# Is this normal?



## daisy7 (Jan 10, 2012)

me and my husband have been together almost 5 years now and well in the past 6 months with work and personal life stressing us out i guess we somehow lost the abilities to love one another like we should the most we would have sex was maybe once a month if that 
Me and my husband have always been open about porn.. I know that hes a man i really dont enjoy watching that stuff but will let him every now and then he usually will ask me if im not at work or running arrons it doesn't bother me i know men are visuals 
well.. i caught my husband talking to this woman on his social networking site i didn't snoop or anything but came home and noticed he was adjusting.. so he confessed and let me see that he had been cybering with someone over in the london part of the world we are of course in america
at first i was a little jealous but.. I went and made a fake account, and we have been talking about every day life and even the fun stuff.. he has no idea that its me but ill be completely honest our sex and love life has improved drastically and we are both totally happy 
other than that there have been no problems.. so is this normal and ok for me to do?:scratchhead:


----------



## daisygirl 41 (Aug 5, 2011)

So your H is having an online A with you and doesn't know it And you think it's ok?
So how many other online As is he having?
Do YOU think that's normal?
_Posted via Mobile Device_


----------



## daisy7 (Jan 10, 2012)

I dont view it as an affair i mean all of us view things differently no 2 people are the same with that.. yes after i caught him the first time ive viewed his friends list several times and the only women he seems to have on his profile is my fake remenents, along with me and some women in his family.. hes always been open about it so i figured it wasnt right to be mad

he has self esteem issues ive noticed because the more i will tell him what a good man he is or how good looking he is on the fake web page the more smiles and confidence i see.. 
i guess it doesn't bother me because its me doing it but 

is this really considered him having an affair?


----------



## dormant (Apr 3, 2012)

He for sure is having an affair with the person he thinks he is talking to. He is getting something from that person what he thinks he can't get from you.

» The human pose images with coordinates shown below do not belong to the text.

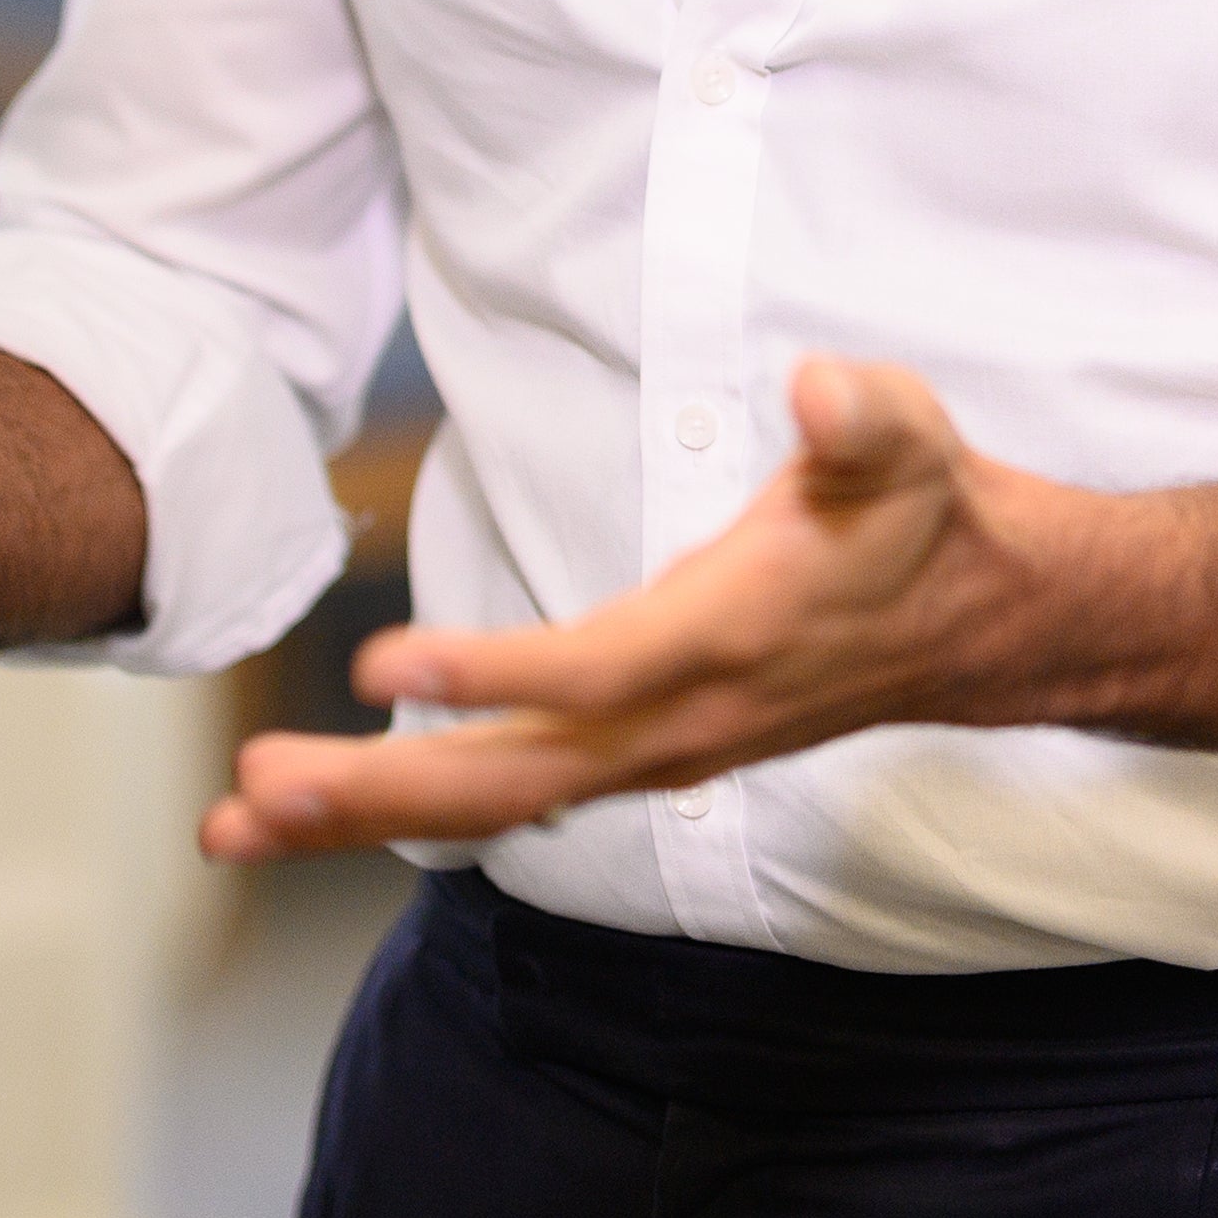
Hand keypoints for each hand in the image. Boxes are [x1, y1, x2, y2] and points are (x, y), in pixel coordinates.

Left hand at [204, 357, 1050, 860]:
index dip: (489, 670)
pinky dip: (410, 808)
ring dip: (367, 814)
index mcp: (728, 635)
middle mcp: (683, 720)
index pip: (596, 669)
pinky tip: (314, 818)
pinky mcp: (641, 755)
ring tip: (231, 825)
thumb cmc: (922, 512)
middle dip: (379, 787)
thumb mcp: (909, 439)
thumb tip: (823, 392)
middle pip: (515, 775)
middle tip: (251, 792)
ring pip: (498, 803)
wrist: (985, 623)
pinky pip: (512, 796)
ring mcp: (658, 752)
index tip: (375, 664)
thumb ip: (866, 416)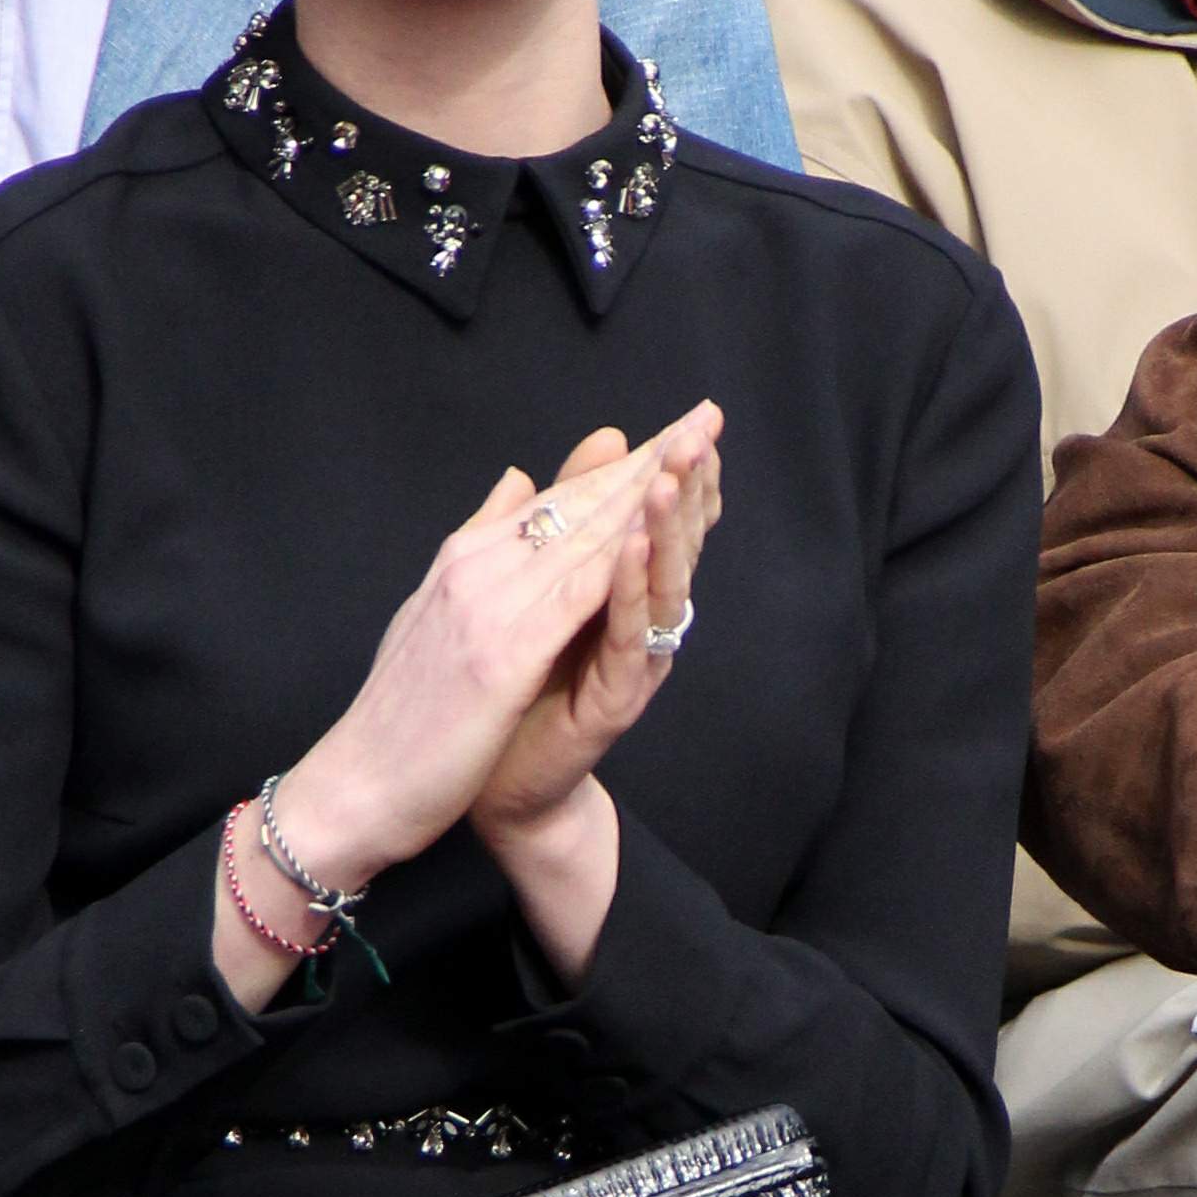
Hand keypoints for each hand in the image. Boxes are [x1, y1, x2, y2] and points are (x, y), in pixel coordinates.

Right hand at [271, 406, 716, 890]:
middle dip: (647, 460)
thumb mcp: (434, 610)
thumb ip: (479, 545)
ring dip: (646, 495)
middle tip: (704, 418)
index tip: (674, 432)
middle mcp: (474, 567)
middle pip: (575, 503)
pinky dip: (614, 564)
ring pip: (580, 538)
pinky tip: (654, 540)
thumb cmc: (398, 713)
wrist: (356, 784)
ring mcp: (485, 608)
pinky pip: (570, 600)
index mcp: (463, 556)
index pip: (554, 497)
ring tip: (697, 455)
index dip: (619, 464)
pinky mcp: (500, 658)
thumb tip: (517, 478)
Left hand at [470, 406, 722, 854]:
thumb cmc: (520, 682)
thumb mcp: (541, 581)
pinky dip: (631, 588)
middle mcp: (639, 619)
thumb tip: (599, 441)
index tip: (697, 416)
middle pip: (675, 541)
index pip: (658, 516)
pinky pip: (629, 633)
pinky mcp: (615, 697)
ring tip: (671, 477)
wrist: (494, 780)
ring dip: (667, 528)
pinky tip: (632, 548)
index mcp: (621, 589)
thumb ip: (568, 512)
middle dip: (689, 484)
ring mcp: (632, 658)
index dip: (678, 467)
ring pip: (662, 582)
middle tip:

Try giving him the same encouragement in person as you are from the fake account.


----------



## daisygirl 41 (Aug 5, 2011)

Yes he is having an online A because he thinks he is interacting with another woman who is not his wife!
You are playing a dangerous game here!


----------



## YinPrincess (Jul 31, 2011)

"Normal" is subjective. In the sense that many, many people do this - yes, I suppose you can say it is normal... Healthy in terms of a relationship? Almost always NO.
_Posted via Mobile Device_


----------



## daisy7 (Jan 10, 2012)

Should I tell him that it has been me all along then? or just go along with it ??? :scratchhead:


----------



## Henri (Jun 30, 2012)

If you want it to stop then perhaps you should just announce that the cyber life is going to stop (online), say nothing in real life and see how it goes with your parntner back in real life?

It seems like a way to end it without facing it. After all it is a fantasy world so why bring it to the real world. Never mention it again to him.


----------